The British writer’s eighth novel tells the story of two troubled protagonists—one a middle-aged civil servant, the other a bankrupt accountant—who have been penpals, and are preparing to meet in person for the first time. Set over the course of a single day in London, Serious Sweet is an offbeat romance. “Serious Sweet portrays intense lives of quiet desperation,” said a review in The Guardian. “It is a novel about hope and muted courage and, at the end of the day, a very tentatively experienced optimism.”

Graeme Macrae Burnet, His Bloody Project

The Scottish novelist’s second book is another unexpected entry on the list—a crime thriller that’s only been sparsely covered. His Bloody Project focuses on a triple murder, the arrest of a young man for the crimes, and the question of whether or not he was insane when he committed them. The book is presented as the found memoir of Roderick Macrae, the man accused of committing the murders. “The sense of place, the characterisation and the evocation of a remote nineteenth-century rural community are as brilliant and assured as the suspenseful storyline is gripping,” said one review.

David Means, Hystopia

Means has written four critically acclaimed short-story collections, but this is the American writer’s debut novel—one that considers the ever-important question of the emotional costs of war. Hystopia is a book-within-a-book written by a 22-year-old Vietnam veteran before he commits suicide. The work in question takes place in a reimagined version of the 1960s and ’70s: an alternate history where President Kennedy has lived through multiple assassination attempts and has taken drastic means to eradicating mental illness in returning soldiers. The Atlantic’s Amy Weiss-Meyer writes that the structure of the novel “is a testament to Means’s belief in the power of stories that demand to be told.”

Ottessa Moshfegh, Eileen

Set in Boston in the 1960s, the American author’s second novel revolves around an unhappy young woman who has to care for her alcoholic father while working a day job as a secretary at a prison for delinquent boys. But she longs for freedom, and when a new co-worker arrives, Eileen is intrigued, and things begin to change. NPR praised the “sweetly sinister humor in Moshfegh’s prose,” declaring that “Eileen is a coming-of age novel about a formidable, yet flawed young woman.”

Elizabeth Strout, My Name Is Lucy Barton

Published eight years after Strout’s Pulitzer-winning work Olive Kitteridge, the American author’s fifth novel tells the story of Lucy, a woman in the hospital recovering from an infection, and her mother’s efforts to reconnect with her. Over the course of the visit, old wounds are reopened—and the narrator’s painful childhood memories and family frustrations come to the surface. The New York Times writes, “There is not a scintilla of sentimentality in this exquisite novel,” determining that “My Name Is Lucy Barton offers us a rare wealth of emotion, from darkest suffering to simple joy.”

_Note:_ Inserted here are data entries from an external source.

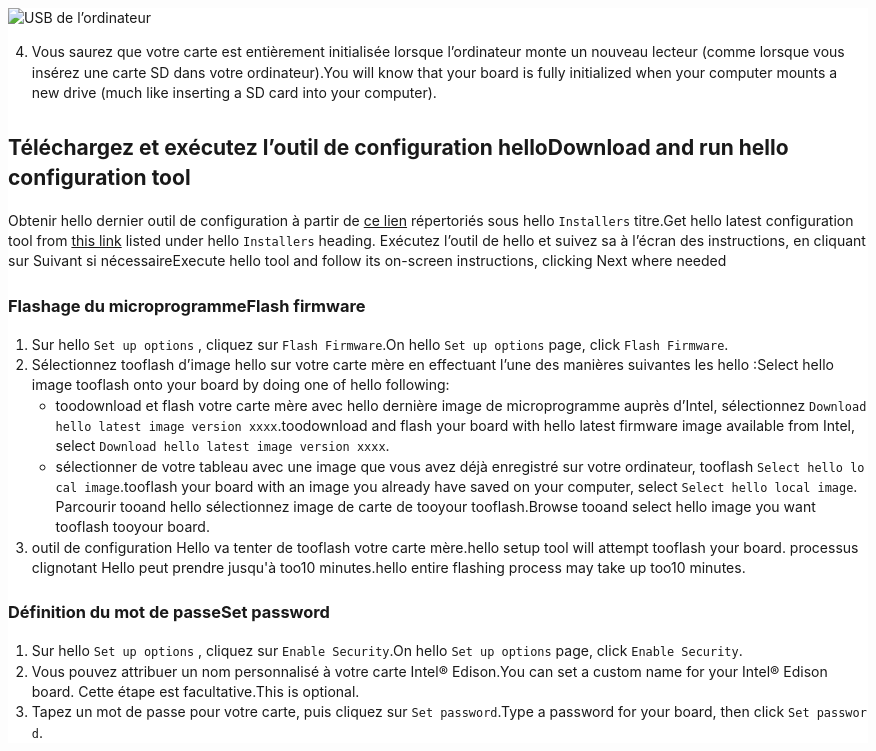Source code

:    ![USB de l’ordinateur](media/iot-hub-intel-edison-lessons/lesson1/computer_usb.jpg)

4. <span data-ttu-id="9707c-158">Vous saurez que votre carte est entièrement initialisée lorsque l’ordinateur monte un nouveau lecteur (comme lorsque vous insérez une carte SD dans votre ordinateur).</span><span class="sxs-lookup"><span data-stu-id="9707c-158">You will know that your board is fully initialized when your computer mounts a new drive (much like inserting a SD card into your computer).</span></span>

## <a name="download-and-run-hello-configuration-tool"></a><span data-ttu-id="9707c-159">Téléchargez et exécutez l’outil de configuration hello</span><span class="sxs-lookup"><span data-stu-id="9707c-159">Download and run hello configuration tool</span></span>
<span data-ttu-id="9707c-160">Obtenir hello dernier outil de configuration à partir de [ce lien](https://software.intel.com/en-us/iot/hardware/edison/downloads) répertoriés sous hello `Installers` titre.</span><span class="sxs-lookup"><span data-stu-id="9707c-160">Get hello latest configuration tool from [this link](https://software.intel.com/en-us/iot/hardware/edison/downloads) listed under hello `Installers` heading.</span></span> <span data-ttu-id="9707c-161">Exécutez l’outil de hello et suivez sa à l’écran des instructions, en cliquant sur Suivant si nécessaire</span><span class="sxs-lookup"><span data-stu-id="9707c-161">Execute hello tool and follow its on-screen instructions, clicking Next where needed</span></span>

### <a name="flash-firmware"></a><span data-ttu-id="9707c-162">Flashage du microprogramme</span><span class="sxs-lookup"><span data-stu-id="9707c-162">Flash firmware</span></span>
1. <span data-ttu-id="9707c-163">Sur hello `Set up options` , cliquez sur `Flash Firmware`.</span><span class="sxs-lookup"><span data-stu-id="9707c-163">On hello `Set up options` page, click `Flash Firmware`.</span></span>
2. <span data-ttu-id="9707c-164">Sélectionnez tooflash d’image hello sur votre carte mère en effectuant l’une des manières suivantes les hello :</span><span class="sxs-lookup"><span data-stu-id="9707c-164">Select hello image tooflash onto your board by doing one of hello following:</span></span>
   - <span data-ttu-id="9707c-165">toodownload et flash votre carte mère avec hello dernière image de microprogramme auprès d’Intel, sélectionnez `Download hello latest image version xxxx`.</span><span class="sxs-lookup"><span data-stu-id="9707c-165">toodownload and flash your board with hello latest firmware image available from Intel, select `Download hello latest image version xxxx`.</span></span>
   - <span data-ttu-id="9707c-166">sélectionner de votre tableau avec une image que vous avez déjà enregistré sur votre ordinateur, tooflash `Select hello local image`.</span><span class="sxs-lookup"><span data-stu-id="9707c-166">tooflash your board with an image you already have saved on your computer, select `Select hello local image`.</span></span> <span data-ttu-id="9707c-167">Parcourir tooand hello sélectionnez image de carte de tooyour tooflash.</span><span class="sxs-lookup"><span data-stu-id="9707c-167">Browse tooand select hello image you want tooflash tooyour board.</span></span>
3. <span data-ttu-id="9707c-168">outil de configuration Hello va tenter de tooflash votre carte mère.</span><span class="sxs-lookup"><span data-stu-id="9707c-168">hello setup tool will attempt tooflash your board.</span></span> <span data-ttu-id="9707c-169">processus clignotant Hello peut prendre jusqu'à too10 minutes.</span><span class="sxs-lookup"><span data-stu-id="9707c-169">hello entire flashing process may take up too10 minutes.</span></span>

### <a name="set-password"></a><span data-ttu-id="9707c-170">Définition du mot de passe</span><span class="sxs-lookup"><span data-stu-id="9707c-170">Set password</span></span>
1. <span data-ttu-id="9707c-171">Sur hello `Set up options` , cliquez sur `Enable Security`.</span><span class="sxs-lookup"><span data-stu-id="9707c-171">On hello `Set up options` page, click `Enable Security`.</span></span>
2. <span data-ttu-id="9707c-172">Vous pouvez attribuer un nom personnalisé à votre carte Intel® Edison.</span><span class="sxs-lookup"><span data-stu-id="9707c-172">You can set a custom name for your Intel® Edison board.</span></span> <span data-ttu-id="9707c-173">Cette étape est facultative.</span><span class="sxs-lookup"><span data-stu-id="9707c-173">This is optional.</span></span>
3. <span data-ttu-id="9707c-174">Tapez un mot de passe pour votre carte, puis cliquez sur `Set password`.</span><span class="sxs-lookup"><span data-stu-id="9707c-174">Type a password for your board, then click `Set password`.</span></span>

Madeleine Thien, Do Not Say We Have Nothing

The latest work from the Canadian short-story writer and novelist follows the members of a single family in China, both before and after the country’s Cultural Revolution in 1966. The sprawling work stretches across decades and geographical regions as it delves into the lives of countless fascinating characters. The Globe and Mail has called the book “an intergenerational saga” that “will cement [Thien] as one of Canada’s most talented novelists.”